Selon elle, pour multiplier les personnages forts dans notre cinématographie, il faut avant tout donner la possibilité à tous et à toutes de réaliser des films. «Je crois beaucoup à ce que nous pouvons apprendre l’un de l’autre; homme, femme, jeune, vieux, d’ici ou d’ailleurs. Il faut enlever nos œillères et nous nourrir de nos différences.» 

 

La parité, une mesure à la fois

En 2016, un véritable mouvement s’est mis en branle dans le monde du cinéma québécois.
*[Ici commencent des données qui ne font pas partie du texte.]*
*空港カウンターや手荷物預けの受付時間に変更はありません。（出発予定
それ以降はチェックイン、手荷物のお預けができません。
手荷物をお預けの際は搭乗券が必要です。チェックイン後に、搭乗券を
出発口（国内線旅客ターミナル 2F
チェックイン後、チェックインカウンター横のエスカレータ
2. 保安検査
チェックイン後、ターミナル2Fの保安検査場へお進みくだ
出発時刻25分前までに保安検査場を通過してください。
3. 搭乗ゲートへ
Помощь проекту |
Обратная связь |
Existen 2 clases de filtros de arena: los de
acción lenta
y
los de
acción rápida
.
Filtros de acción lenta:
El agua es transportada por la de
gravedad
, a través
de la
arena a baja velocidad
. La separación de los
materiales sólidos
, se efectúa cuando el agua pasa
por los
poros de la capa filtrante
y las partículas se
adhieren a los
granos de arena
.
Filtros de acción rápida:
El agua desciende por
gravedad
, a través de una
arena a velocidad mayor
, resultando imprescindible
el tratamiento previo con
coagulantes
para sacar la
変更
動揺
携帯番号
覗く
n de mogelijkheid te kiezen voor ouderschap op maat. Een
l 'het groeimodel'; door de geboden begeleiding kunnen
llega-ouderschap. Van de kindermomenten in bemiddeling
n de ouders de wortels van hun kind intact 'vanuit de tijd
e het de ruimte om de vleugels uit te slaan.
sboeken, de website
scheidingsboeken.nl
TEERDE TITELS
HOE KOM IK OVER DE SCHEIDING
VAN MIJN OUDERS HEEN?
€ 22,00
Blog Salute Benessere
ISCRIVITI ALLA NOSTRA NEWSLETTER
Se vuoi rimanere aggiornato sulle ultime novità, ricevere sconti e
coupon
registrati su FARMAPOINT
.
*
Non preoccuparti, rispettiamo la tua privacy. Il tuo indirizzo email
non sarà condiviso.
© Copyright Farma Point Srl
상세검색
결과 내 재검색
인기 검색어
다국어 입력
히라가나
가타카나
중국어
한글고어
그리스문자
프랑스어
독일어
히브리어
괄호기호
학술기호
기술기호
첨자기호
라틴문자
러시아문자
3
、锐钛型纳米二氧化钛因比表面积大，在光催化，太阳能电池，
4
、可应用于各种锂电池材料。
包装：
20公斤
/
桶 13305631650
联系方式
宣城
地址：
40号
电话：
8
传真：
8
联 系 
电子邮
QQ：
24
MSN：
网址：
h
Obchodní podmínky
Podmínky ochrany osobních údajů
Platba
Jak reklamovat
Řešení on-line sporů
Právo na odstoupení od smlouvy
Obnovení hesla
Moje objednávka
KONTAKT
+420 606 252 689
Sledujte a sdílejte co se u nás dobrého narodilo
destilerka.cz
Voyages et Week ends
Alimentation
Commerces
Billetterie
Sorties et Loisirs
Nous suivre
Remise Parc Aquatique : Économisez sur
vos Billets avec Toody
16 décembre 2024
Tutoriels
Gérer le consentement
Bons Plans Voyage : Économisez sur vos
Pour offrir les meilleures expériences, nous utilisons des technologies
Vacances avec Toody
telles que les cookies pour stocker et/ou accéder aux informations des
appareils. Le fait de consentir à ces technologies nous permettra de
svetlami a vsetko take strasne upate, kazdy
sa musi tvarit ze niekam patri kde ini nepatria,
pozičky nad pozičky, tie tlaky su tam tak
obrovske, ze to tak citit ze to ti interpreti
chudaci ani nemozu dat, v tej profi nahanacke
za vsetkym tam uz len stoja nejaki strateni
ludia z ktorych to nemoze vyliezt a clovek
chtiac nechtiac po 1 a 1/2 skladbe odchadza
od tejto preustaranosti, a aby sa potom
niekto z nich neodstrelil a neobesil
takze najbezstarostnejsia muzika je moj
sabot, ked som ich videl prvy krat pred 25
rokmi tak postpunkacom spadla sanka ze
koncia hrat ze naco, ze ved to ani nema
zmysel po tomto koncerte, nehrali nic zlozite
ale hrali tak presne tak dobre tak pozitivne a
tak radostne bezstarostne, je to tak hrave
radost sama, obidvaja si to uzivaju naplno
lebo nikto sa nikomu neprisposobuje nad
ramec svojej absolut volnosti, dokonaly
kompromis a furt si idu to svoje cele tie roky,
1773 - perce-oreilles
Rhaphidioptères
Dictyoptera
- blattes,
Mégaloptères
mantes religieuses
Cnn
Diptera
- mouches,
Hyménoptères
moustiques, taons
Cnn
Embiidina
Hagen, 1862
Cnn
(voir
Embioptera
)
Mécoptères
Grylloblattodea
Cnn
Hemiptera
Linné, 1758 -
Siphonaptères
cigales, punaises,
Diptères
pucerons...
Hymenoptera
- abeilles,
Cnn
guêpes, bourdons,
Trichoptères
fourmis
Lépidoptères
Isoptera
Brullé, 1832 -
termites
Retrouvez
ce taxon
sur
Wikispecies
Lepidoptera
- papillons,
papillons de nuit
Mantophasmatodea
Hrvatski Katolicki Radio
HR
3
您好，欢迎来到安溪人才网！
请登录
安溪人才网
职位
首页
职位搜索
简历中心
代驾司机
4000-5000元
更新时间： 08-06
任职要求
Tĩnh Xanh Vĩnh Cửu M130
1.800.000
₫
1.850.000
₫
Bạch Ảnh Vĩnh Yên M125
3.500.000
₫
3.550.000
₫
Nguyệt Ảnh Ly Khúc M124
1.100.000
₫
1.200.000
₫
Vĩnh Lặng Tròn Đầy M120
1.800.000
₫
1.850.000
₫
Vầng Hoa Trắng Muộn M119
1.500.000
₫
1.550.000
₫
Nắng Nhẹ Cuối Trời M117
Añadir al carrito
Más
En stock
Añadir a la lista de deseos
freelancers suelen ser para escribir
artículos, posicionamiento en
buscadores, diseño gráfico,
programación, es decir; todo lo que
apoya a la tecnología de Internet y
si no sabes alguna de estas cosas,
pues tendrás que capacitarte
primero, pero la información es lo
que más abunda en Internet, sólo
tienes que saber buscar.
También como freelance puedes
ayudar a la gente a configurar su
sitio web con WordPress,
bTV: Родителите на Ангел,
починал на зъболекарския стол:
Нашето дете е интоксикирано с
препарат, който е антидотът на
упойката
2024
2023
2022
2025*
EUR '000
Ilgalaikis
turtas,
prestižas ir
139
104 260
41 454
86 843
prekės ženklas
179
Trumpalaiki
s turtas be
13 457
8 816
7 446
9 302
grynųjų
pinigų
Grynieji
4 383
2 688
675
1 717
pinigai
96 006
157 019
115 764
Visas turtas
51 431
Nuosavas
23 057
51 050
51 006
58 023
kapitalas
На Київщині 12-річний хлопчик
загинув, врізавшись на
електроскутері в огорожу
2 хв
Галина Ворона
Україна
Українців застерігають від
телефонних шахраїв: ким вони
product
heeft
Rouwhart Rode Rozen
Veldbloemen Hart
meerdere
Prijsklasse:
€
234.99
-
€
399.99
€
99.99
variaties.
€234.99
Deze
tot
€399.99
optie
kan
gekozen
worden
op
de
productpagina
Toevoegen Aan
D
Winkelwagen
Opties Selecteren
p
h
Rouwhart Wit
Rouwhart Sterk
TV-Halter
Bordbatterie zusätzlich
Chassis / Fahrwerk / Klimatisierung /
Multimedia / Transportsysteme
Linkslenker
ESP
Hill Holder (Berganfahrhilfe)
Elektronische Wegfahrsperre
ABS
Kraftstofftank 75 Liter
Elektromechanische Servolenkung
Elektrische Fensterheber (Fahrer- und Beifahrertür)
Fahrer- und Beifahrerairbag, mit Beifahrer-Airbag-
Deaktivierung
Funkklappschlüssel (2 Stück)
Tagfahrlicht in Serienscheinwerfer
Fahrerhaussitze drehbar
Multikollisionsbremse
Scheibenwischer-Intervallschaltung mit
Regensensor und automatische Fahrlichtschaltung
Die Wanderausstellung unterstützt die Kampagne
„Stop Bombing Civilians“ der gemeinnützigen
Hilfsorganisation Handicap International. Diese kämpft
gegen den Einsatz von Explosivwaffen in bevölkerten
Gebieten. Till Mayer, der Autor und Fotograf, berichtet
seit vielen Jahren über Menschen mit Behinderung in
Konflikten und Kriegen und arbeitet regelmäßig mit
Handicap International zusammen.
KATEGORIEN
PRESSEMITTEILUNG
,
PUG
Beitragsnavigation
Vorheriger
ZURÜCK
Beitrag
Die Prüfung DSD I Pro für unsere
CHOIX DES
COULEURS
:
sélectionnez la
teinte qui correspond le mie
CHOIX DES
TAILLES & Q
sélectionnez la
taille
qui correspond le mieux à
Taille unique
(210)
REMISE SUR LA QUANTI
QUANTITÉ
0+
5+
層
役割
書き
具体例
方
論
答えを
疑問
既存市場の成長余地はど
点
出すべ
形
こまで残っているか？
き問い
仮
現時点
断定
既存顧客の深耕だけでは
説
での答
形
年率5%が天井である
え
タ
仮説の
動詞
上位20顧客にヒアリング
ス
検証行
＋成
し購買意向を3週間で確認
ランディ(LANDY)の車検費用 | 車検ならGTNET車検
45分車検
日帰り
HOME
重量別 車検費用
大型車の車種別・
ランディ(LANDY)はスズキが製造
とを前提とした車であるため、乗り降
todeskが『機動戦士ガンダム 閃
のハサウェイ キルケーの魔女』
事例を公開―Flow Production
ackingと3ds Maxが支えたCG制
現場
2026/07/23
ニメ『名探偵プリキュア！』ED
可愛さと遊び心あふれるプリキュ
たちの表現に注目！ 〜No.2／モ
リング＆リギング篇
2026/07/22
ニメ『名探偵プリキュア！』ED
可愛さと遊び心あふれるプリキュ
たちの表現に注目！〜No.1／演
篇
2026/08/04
Les trois plus importantes institutions de financement se sont engagées à arriver à l’équité hommes-femmes au plus tard en 2020 – un ambitieux projet qui commence à porter ses fruits.

Office national du film du Canada (ONF)
En mars 2019, l’ONF annonçait avoir atteint ses objectifs égalitaires pour la troisième année consécutive. Pour y parvenir, on a notamment mis en place une banque de talents où les femmes peuvent déposer leurs dossiers professionnels et se faire connaître.

Téléfilm Canada
L’organisme a entrepris d’encourager les producteurs à soumettre davantage de projets réalisés, produits ou scénarisés par des femmes en promettant de favoriser ces derniers, à qualité égale. En 2018, la parité était presque atteinte, mais seulement pour les films disposant d’un budget de moins de 2,5 millions de dollars.

Société de développement des entreprises culturelles (SODEC)
La SODEC a choisi de proposer une mesure nommée «1+1». Les producteurs sont dorénavant autorisés à présenter deux projets de films, à condition que l’un d’eux compte une femme à la réalisation ou à la scénarisation. L’année dernière, 48 % des projets acceptés répondaient à ces critères.